# Quicksort

In [1]:
def quicksort(arr, lower, higher):
    if lower < higher:
        pivot = partition(arr, lower, higher)
        quicksort(arr, lower, pivot - 1)
        quicksort(arr, pivot + 1, higher)
        
def partition(arr, lower, higher):
    pivot = arr[higher]
    i = lower
    for j in range(lower, higher):
        if (arr[j] <= pivot):
            swap(arr, i, j)
            i += 1
    swap(arr, i, higher)
    return i
        
def swap(arr, i, j):
    arr[i], arr[j] = arr[j], arr[i]


arr = [1, 3, 6, 8, 9, 12, 4]
quicksort(arr, 0, len(arr) - 1)
arr

[1, 3, 4, 6, 8, 9, 12]

---

## Proof of average running time

**Claim**: Average runtime of Quicksort is $O(n \log n)$ for every input array A of length n.

$\Omega$: Sample space (all possible outcomes of random choices in QS).

# Information shown
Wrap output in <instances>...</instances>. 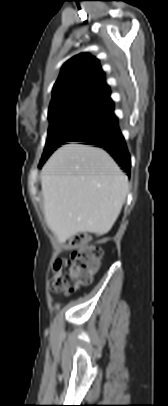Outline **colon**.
I'll use <instances>...</instances> for the list:
<instances>
[{"label": "colon", "mask_w": 168, "mask_h": 406, "mask_svg": "<svg viewBox=\"0 0 168 406\" xmlns=\"http://www.w3.org/2000/svg\"><path fill=\"white\" fill-rule=\"evenodd\" d=\"M66 245L70 258L57 260L53 267L50 289L55 293L72 292L91 283L102 256L101 249L89 244L86 235L81 233L71 236Z\"/></svg>", "instance_id": "5ec220e1"}]
</instances>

# What to work on
[1] Answer these about the Quicksort notes:
(a) Which element of the range does partition take as the pivot?
(b) What sorted list does the example produce?
(c) What average runtime does the claim state for Quicksort?
[2] Please carry the Quicksort notes forward from their last line, extending the proof of average running time.

# Responses per task
[1]
(a) The last element, arr[higher].
(b) [1, 3, 4, 6, 8, 9, 12]
(c) $O(n \log n)$, for every input array A of length n.

[2]
for $\sigma \in \Omega: C(\sigma) = $ # of comparisions between two input elements given random choice $\sigma$.

$z_i$ = $i^{th}$ smallest element of A

For $\sigma \in \Omega$, indices $i < j$, let  
$\quad X_{ij}(\sigma) = $ num of times $z_i$, $z_j$ get compared with pivot sequence $\sigma$

$\Rightarrow$ A fixed pair of elements will get compared zero or one times (only when one is pivot).  
$\Rightarrow$ Thus: Each $X_{ij}$ is indicator (0 - 1) variable.

$\Rightarrow \forall \sigma: C(\sigma) = \sum_{i=1}^{n-1} \sum_{j=i+1}^n X_{ij}(\sigma)$  
$\Rightarrow E(C) = \sum_{i=1}^{n-1} \sum_{j=i+1}^n E(X_{ij}) \quad$ ($E(X_{ij}$ is prob. that $z_i$, $z_j$ get compared)

Fix $z_i$, $z_j$ with $i < j$, consider set $z_i, z_{i+1}, ..., z_j$:

=> Pivot is among $z_i ... z_j$, all are passed to same recursive call.

1) If $z_i$ or $z_j$ gets chosen as pivot first, they get compared.  
2) If one of $z_{i+1}, ... , z_{j-1}$ gets chosen first, they get never compared.

$\Rightarrow Prob(z_i, z_j\ \text{compared}) = \frac{2}{j - i + 1} \quad$ (#choices for 1 / total # of choices)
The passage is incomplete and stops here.